In the east, the rat stands at the head of the Chinese zodiac: a symbol of spirituality and intelligence. But the West has its own rodent in charge: Mickey, head of the House of Mouse.
Mickey Mouse, who recently celebrated his 90th birthday, has long had a cultural impact on China – and nowhere more so than Shanghai. Ever since the city was opened to the outside world as a trading port in 1843, it has been a cultural hub for all comers. As the West came to the East, Disney wasn’t far behind.
In January 1932, pictorial magazine The Young Companion, an iconic documenter of the glamour of old Shanghai, published a story headlined ‘Mickey Mouse: America’s Most Famous Star’. The feature was all about the cartoon star and Walt Disney Studios (in one of the illustrations, Mickey and Pluto are reading The Young Companion together). The characters soon became stars in Shanghai, pushing animation to the fore.
The runaway success of Disney’s Snow White and the Seven Dwarfs in 1937 inspired a 1940 live-action Chinese remake, now sadly lost to time. And a year later saw the debut of China’s first full-length animated movie, Princess Iron Fan, based on Chinese classic Journey to the West – but owing a clear debt to Disney. These productions cultivated a group of outstanding animators and producers in Shanghai, sowing the seeds for the development of China’s own pop culture as it opened the door to the world in the ‘80s and ‘90s.

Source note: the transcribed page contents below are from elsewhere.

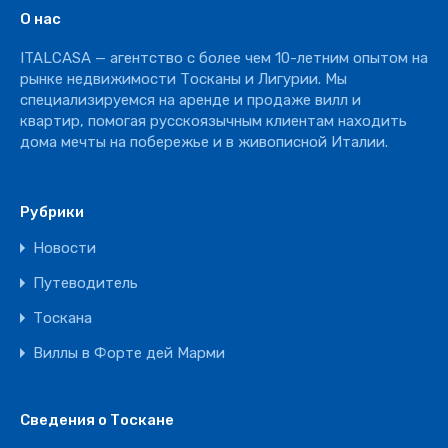
О нас
ITALCASA — агентство с более чем 10-летним опытом на
Авторизоваться
рынке недвижимости Тосканы и Лигурии. Мы
специализируемся на аренде и продаже вилл и
квартир, помогая русскоязычным клиентам находить
Забыли пароль!
дома мечты на побережье и в живописной Италии.
Рубрики
Новости
Путеводитель
Тоскана
Виллы в Форте дей Марми
Сведения о Тоскане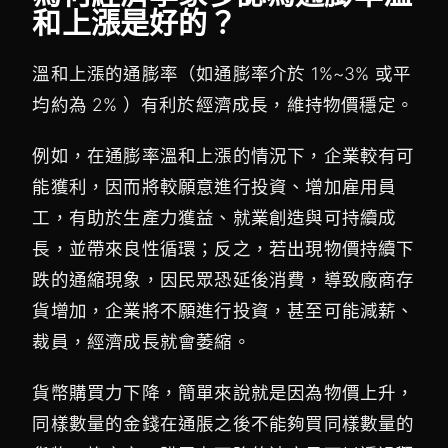
和上漲是好的？
溫和上漲的通膨率（如通膨率介於 1%~3% 或平
均約為 2% ）有利於經濟成長，維持物價穩定。
例如，在通膨率溫和上漲的情況下，企業較有可
能獲利，因而將較願意進行投資、增加雇用員
工，有助於生產力獲益、就業創造與可持續成
長，並帶來良性循環；反之，若出現物價持續下
跌的通縮現象，因民眾恐延後消費，導致廠商存
貨增加，企業將不願進行投資，甚至可能減薪、
裁員，經濟成長就會萎縮。
貨幣購買力下降，簡單來說就是因為物價上升，
同樣數量的金錢在通脹之後不能夠買同樣數量的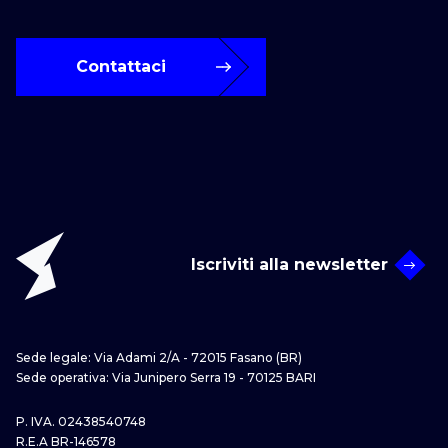
Contattaci
Iscriviti alla newsletter
Sede legale: Via Adami 2/A - 72015 Fasano (BR)
Sede operativa: Via Junipero Serra 19 - 70125 BARI
P. IVA. 02438540748
R.E.A BR-146578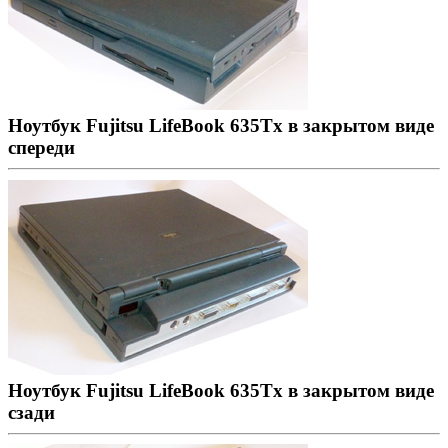
Ноутбук Fujitsu LifeBook 635Tx в закрытом виде
спереди
Ноутбук Fujitsu LifeBook 635Tx в закрытом виде
сзади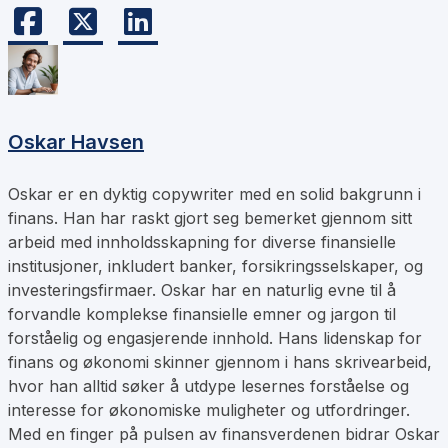
Oskar Havsen
Oskar er en dyktig copywriter med en solid bakgrunn i
finans. Han har raskt gjort seg bemerket gjennom sitt
arbeid med innholdsskapning for diverse finansielle
institusjoner, inkludert banker, forsikringsselskaper, og
investeringsfirmaer. Oskar har en naturlig evne til å
forvandle komplekse finansielle emner og jargon til
forståelig og engasjerende innhold. Hans lidenskap for
finans og økonomi skinner gjennom i hans skrivearbeid,
hvor han alltid søker å utdype lesernes forståelse og
interesse for økonomiske muligheter og utfordringer.
Med en finger på pulsen av finansverdenen bidrar Oskar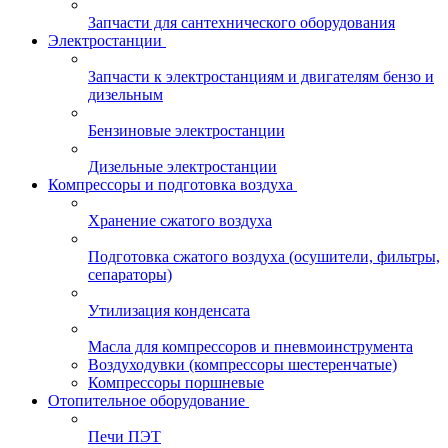
Запчасти для сантехнического оборудования
Электростанции
Запчасти к электростанциям и двигателям бензо и
дизельным
Бензиновые электростанции
Дизельные электростанции
Компрессоры и подготовка воздуха
Хранение сжатого воздуха
Подготовка сжатого воздуха (осушители, фильтры,
сепараторы)
Утилизация конденсата
Масла для компрессоров и пневмоинструмента
Воздуходувки (компрессоры шестеренчатые)
Компрессоры поршневые
Отопительное оборудование
Печи ПЭТ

Disneyland was always a pilgrimage site for Chinese tourists travelling abroad. But in 2016, the Chinese mainland’s first Disneyland Park opened in Shanghai. At the opening ceremony, Mickey appeared in a Chinese costume, a localised version of an evergreen character. In its first year of operation, the park greeted a record 10 million tourists. One of the attractions is the ‘Garden of the Twelve Friends’, which takes its inspiration from the 12 Chinese zodiac animals. Aladdin’s Abu appears as the Monkey; Pluto is the Dog; Mushu of Mulan is the Dragon. As for the Rat – that honour doesn’t go to Mickey, but to Ratatouille’s Remy the cooking rat.
But the cultural transfer isn’t all one-way anymore. In 2018 Chinese-Canadian animator Domee Shi won an Academy Award for her Disney Pixar short film Bao, about a Chinese immigrant mother terrified of her son leaving home. We’re no longer watching Chinese remakes of Snow White; but rather original animation with Chinese characteristics.